Records from a collection:
[Start of section]
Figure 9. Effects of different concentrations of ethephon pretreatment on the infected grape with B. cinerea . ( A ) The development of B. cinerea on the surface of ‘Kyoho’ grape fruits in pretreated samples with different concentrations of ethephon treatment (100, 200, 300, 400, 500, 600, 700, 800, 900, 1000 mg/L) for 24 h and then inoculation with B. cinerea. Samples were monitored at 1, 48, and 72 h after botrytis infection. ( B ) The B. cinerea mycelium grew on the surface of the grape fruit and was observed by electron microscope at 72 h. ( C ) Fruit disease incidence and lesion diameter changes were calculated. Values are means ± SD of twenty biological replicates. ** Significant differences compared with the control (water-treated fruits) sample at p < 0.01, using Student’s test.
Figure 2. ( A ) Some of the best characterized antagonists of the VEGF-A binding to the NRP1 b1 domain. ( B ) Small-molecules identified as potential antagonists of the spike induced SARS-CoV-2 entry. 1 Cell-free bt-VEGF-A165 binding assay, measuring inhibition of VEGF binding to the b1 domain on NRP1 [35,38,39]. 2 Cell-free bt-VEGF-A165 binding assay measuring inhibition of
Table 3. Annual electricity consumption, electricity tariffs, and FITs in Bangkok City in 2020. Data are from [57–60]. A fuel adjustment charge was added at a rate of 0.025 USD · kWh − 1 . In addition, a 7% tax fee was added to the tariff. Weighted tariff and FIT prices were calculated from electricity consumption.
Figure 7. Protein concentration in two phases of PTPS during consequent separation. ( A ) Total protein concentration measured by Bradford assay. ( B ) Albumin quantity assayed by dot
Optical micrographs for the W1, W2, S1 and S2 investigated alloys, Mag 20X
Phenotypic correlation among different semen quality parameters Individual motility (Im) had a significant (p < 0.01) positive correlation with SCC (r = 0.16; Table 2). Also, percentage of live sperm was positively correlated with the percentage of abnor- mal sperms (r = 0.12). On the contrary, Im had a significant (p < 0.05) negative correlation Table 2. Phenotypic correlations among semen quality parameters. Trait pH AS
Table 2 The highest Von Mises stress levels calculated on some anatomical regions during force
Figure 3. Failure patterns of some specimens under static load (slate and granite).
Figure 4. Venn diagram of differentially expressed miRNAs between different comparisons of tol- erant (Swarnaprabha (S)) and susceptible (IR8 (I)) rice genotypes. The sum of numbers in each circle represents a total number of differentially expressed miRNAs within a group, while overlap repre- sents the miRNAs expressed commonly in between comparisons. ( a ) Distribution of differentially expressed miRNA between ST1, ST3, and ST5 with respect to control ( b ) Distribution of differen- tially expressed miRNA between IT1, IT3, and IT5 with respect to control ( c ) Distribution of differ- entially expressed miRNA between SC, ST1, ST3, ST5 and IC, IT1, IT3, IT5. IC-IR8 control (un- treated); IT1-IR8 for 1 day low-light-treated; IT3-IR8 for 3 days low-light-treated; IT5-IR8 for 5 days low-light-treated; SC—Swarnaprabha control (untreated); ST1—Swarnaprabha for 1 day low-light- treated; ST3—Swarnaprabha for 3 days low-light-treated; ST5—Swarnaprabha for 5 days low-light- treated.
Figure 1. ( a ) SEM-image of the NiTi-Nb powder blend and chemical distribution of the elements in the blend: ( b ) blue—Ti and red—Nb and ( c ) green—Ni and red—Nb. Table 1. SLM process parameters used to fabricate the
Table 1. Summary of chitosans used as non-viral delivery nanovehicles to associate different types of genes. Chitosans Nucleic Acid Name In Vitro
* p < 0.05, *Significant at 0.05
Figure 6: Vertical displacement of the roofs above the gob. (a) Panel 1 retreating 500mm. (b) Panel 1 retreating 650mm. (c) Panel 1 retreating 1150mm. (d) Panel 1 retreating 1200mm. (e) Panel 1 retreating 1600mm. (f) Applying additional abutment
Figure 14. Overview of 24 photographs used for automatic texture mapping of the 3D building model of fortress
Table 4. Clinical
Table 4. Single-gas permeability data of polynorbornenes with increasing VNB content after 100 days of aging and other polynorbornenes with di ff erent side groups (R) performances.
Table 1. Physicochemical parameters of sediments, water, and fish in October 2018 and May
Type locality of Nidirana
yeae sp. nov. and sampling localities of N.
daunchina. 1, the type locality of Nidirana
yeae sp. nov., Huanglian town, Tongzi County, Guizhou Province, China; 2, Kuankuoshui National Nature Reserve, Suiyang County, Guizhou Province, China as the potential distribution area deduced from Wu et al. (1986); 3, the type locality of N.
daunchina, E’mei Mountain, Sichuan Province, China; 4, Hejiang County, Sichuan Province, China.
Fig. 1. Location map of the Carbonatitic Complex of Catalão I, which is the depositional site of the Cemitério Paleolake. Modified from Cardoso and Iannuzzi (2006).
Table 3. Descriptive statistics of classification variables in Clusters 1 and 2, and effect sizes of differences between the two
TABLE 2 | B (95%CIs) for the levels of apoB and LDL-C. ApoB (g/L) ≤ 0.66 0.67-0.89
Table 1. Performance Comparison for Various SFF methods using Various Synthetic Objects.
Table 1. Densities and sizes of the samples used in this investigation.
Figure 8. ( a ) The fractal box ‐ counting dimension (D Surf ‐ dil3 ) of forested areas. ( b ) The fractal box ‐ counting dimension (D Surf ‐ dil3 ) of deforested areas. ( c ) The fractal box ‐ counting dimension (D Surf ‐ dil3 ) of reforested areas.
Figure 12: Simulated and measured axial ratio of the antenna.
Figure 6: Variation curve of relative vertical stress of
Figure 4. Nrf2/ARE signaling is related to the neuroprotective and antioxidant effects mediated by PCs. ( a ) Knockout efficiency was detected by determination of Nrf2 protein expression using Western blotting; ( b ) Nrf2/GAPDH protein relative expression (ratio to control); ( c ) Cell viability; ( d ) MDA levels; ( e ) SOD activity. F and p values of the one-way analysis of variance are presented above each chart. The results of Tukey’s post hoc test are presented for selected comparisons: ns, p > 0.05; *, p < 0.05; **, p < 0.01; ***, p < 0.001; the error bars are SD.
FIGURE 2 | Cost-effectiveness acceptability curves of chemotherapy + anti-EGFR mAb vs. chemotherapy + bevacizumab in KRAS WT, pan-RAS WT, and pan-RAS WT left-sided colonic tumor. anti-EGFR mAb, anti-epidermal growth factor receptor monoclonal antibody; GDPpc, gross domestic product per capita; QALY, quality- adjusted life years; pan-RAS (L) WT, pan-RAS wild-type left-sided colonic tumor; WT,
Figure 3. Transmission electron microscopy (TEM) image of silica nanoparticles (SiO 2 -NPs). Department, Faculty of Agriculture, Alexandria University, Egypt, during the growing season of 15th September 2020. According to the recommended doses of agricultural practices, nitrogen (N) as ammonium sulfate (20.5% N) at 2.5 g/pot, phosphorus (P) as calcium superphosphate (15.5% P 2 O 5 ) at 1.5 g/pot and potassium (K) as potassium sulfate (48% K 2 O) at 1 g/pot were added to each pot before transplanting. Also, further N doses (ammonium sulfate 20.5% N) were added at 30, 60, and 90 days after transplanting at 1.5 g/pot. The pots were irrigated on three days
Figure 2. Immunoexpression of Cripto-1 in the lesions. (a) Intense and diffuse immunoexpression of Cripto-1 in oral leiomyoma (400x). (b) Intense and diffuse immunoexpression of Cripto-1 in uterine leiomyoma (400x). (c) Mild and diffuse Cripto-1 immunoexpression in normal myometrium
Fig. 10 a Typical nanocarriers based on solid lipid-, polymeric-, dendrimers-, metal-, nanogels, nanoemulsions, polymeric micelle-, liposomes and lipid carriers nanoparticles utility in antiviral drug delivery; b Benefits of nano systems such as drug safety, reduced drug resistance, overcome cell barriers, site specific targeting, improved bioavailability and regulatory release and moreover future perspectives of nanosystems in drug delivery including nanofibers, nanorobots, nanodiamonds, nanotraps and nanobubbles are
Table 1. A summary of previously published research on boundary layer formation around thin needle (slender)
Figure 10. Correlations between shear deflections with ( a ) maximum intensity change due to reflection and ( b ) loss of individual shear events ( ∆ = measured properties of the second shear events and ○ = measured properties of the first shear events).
[End of section]
• **What is needed**: Looking at the data above, show all lines where the word "Nidirana" occurs.

• **Solution to the exercise**:
Type locality of Nidirana
daunchina. 1, the type locality of Nidirana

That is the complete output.